Saved entries
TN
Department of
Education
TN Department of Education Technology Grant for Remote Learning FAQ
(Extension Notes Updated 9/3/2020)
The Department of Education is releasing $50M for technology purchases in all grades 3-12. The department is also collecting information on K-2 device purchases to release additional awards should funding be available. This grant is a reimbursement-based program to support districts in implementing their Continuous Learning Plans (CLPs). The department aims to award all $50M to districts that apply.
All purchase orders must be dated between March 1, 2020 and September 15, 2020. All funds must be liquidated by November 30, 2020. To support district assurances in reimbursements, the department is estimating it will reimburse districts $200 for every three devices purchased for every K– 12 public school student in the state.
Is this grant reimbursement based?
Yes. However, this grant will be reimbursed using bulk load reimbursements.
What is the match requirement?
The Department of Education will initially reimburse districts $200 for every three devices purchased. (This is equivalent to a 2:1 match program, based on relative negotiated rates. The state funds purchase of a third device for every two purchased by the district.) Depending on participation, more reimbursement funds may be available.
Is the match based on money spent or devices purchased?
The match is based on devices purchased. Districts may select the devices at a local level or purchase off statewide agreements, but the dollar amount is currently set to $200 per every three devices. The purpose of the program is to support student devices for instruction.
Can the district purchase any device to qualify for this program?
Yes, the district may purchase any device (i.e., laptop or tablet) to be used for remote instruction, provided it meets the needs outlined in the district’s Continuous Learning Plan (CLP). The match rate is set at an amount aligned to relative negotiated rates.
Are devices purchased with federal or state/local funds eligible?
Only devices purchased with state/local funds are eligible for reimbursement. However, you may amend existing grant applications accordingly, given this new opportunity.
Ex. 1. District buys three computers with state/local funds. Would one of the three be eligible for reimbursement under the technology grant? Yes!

EXERCISE AIM
Out of the data above, return each line where the word "Education" can be found.

ANSWER TO THE EXERCISE
Education
TN Department of Education Technology Grant for Remote Learning FAQ
The Department of Education is releasing $50M for technology purchases in all grades 3-12. The department is also collecting information on K-2 device purchases to release additional awards should funding be available. This grant is a reimbursement-based program to support districts in implementing their Continuous Learning Plans (CLPs). The department aims to award all $50M to districts that apply.
The Department of Education will initially reimburse districts $200 for every three devices purchased. (This is equivalent to a 2:1 match program, based on relative negotiated rates. The state funds purchase of a third device for every two purchased by the district.) Depending on participation, more reimbursement funds may be available.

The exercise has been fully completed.